Wir fahren eine kurvige, steile Straße hinauf, die entlang abblätternder Wohnhäuser mit Maschendrahtzäunen unter hohen Palmen vom See weg führt und erreichen ein schmiedeeisernes Tor. Nach dem Passieren der Einfahrt und eines Holzhauses steigen wir eine schmale Treppe hinunter, die uns in ein Kellerstudio führt. Der gemütliche Raum ist mit Gitarren, Keyboards, einer Hammond-Orgel von 1960, Amps, Pflanzen, Bandmaschinen, einem Vintage-Mischpult und einem glänzend roten, chinesischen No-Name-Drumkit ausgestattet. Textilien, Kunstdrucke und selbstgebaute, in alte Hemden eingewickelte Schalldämpfer ziehen sich über die Wände. Willkommen in Pachymans Hideout – dem 333 House.

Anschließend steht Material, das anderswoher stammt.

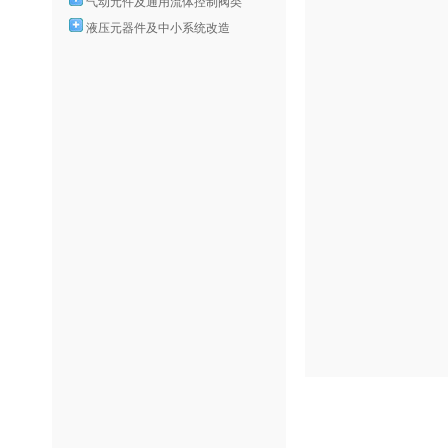
气动元件及通用流体控制阀类
液压元器件及中小系统改造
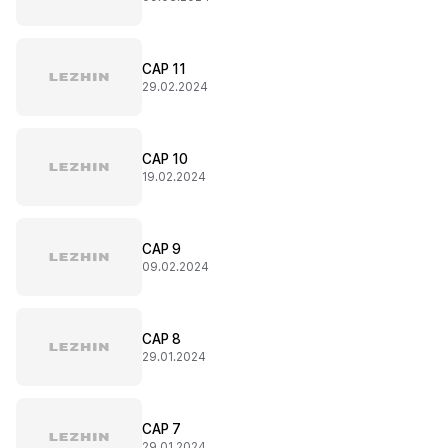
CAP 11
29.02.2024
CAP 10
19.02.2024
CAP 9
09.02.2024
CAP 8
29.01.2024
CAP 7
29.01.2024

Schon zu Jugendzeiten in Puerto Rico spielte Pachy Garcia in Reggaebands. 2012 zog er nach Los Angeles, wo er bald im Dub Club der Stadt, nicht weit von seinem neuen Zuhause entfernt, ein familiäres Umfeld fand. Pachy wurde schnell zu einem wichtigen Akteur der kreativen Community L.A.’s, verdiente seine Brötchen als Barkeeper und spielte (gemeinsam mit David Orlando, ebenfalls Mitglied des Dub Clubs) in Bands wie den Sex Stains oder der Synthpunkband Prettiest Eyes. 2019 ging Garcia mit einem Soloprojekt namens The Pachyman Moniker an die Öffentlichkeit – sein Ventil für Experimente mit dem Erbe des Roots Dub, den er mit seinem eigenen, einzigartigen Stil anreicherte.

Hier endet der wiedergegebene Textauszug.